In the next section we will describe the corpus we built, starting with its general characteristics, than we will discuss the details of the annotation process we followed to ensure a high quality annotation with as few errors as possible. In Section 3 we outline our NER system for Hungarian and in the last section we discuss our recent experiments and make some brief concluding remarks.
2.The corpus
The Named Entity Corpus for Hungarian is a sub corpus of the Szeged Treebank (Csendes et al., 2004),, which contains full syntactic annotations done manually by linguist experts.[1]A significant part of these texts has been annotated with Named Entity class labels in line with the annotation standards used on CoNLL conferences[2]. The corpus is available free of charge for research purposes.
2.1.General properties
Short business news articles collected from MTI (Hungarian News Agency, constitute a 200,000 word part of the Szeged Treebank, covering 38 topics concerning the NewsML[3] topic coding standard, ranging from acquisition to stock market changes or to new plants openings.
We provide the text with annotations of person, location, organization names and miscellaneous entities that are proper names but do not belong to the three other classes. Part of speech codes generated automatically by a POS tagger (Kuba, 2004) developed at the University of Szeged have also been added to the database. Furthermore we provide some gazetteer resources in Hungarian (Hungarian first names, company types, list of names of countries, cities, etc.) that we used for experiments to build a model based on the corpus.
The data also has some interesting properties relating to the distribution of class labels which is induced by the domain specificity of the texts – organization class, which turned to be harder to recognize than person names for example, is more frequent than in corpuses used at the CoNLL conferences.
Tokens / PhrasesNon-tagged tokens / 200067 / ─
Person names / 1.921 / 982
Organizations / 20.433 / 10.533
Locations / 1.501 / 1.294
Misc. entities / 2.041 / 1.662
Table 1.: Corpus details
2.2.The annotation process
As annotation errors can readily mislead learning methods, accuracy is a critical measurement of usefulness of language resources containing labelled data that can be used to train and test supervised Machine Learning models for Natural Language Processing tasks. With this we aimed to create a corpus with as low an annotation error rate as possible, whichcould be efficiently used for training NE recognizer and classifier systems for Hungarian. To guarantee the precision of tagging we set up an annotation procedure with three stages.
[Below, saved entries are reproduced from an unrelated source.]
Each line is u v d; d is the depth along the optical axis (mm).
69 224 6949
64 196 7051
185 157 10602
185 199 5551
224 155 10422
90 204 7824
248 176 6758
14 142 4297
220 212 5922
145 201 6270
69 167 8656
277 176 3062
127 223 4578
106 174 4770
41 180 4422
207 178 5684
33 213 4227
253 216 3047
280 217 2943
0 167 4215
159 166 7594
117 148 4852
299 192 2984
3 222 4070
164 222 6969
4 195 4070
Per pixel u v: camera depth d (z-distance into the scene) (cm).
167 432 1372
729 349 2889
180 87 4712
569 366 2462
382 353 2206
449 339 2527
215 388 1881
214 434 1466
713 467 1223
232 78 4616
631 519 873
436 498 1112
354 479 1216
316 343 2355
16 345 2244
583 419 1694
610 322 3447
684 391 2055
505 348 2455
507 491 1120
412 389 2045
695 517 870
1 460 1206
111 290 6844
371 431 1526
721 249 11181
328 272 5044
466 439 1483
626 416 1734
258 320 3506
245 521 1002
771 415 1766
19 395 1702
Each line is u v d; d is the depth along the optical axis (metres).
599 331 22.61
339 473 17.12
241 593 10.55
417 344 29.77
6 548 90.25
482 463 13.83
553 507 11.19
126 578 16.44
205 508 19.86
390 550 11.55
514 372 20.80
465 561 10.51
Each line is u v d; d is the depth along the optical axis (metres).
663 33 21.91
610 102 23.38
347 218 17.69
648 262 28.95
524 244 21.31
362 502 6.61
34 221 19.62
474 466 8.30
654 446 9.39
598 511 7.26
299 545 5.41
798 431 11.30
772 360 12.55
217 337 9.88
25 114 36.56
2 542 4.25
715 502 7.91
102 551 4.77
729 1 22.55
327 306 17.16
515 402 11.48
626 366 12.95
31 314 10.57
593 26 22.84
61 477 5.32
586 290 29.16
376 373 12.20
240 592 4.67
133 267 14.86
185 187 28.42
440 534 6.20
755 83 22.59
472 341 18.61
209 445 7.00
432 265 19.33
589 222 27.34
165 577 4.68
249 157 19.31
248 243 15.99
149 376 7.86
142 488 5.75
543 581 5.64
In the first stage two linguists labelled the corpus with NE tags and received the same instructions. Both of them were told to use Internet or other sources of knowledge whenever they were confused about their decision. Thanks to this and the special characteristics of texts (domain specificity helps experts to become more familiar with the style and characteristics of business news articles), the resulting annotation was very accurate regarding the inter-annotator agreement rate. We used the evaluation script made for the CoNLL conference shared tasks, which measures a phrase-level accuracy of a Named Entity-tagged corpus. As inter-annotator agreement is expressed in F values, comparing one annotation with another leads to the same result by treating any of the two annotations as the correct one (The precision of comparing A with B is the same as the recall of a comparison between B and A). The corpus showed inter-annotator agreement of 99.6% after the first phase.
In the second phase all words that received different class label were collected for discussion and revision by the two annotators and the chief annotator with several years of experience in corpus annotation.The chief annotator gave instructions to the other two to perform the first phase labelling. Those entities that caused disagreement among the linguists initially received their class labels according to the joint decision of the group.
In the third phase all NEs that showed some kind of similarity to those that had been tagged ambiguously earlier were collected from the corpus for revision even though they received the same labels in the first phase. We did this to ensure the consistency of the annotation procedure. The resulting corpus after the third stage had an agreement rate of 99.89% and 99.77% with the first and second annotations.
Creating error free resources of reasonable size has a very high cost and,in addition, publicly available NE tagged corpuses contain certain annotation errors, so we can say the corpus we developed has a great value for the research community of Natural Language Processing. As far as we know this is the only Hungarian NE corpus currently available, and its size is comparable to those that have been made for other languages.
3.The NER system for Hungarian
The authors carried out some earlier research (Farkas, 2005) on the classification accuracy of NE recognition on Hungarian business news texts anddemonstrated that different learning methods (Artificial Neural Network (Bishop, 1996), Support Vector Classifier (Vapnik, 1996), Decision Tree Classifier (Quinlan, 1993)) can achieve over 90% in F measure scores on recognizing the four NE classes.
3.1.Feature set
To build a learning model we collected various types of numerically encodable information describing each term and its context. These consisted of the vector of attributes for the classification (which is partly based on the model described in (Tjong, 2003)).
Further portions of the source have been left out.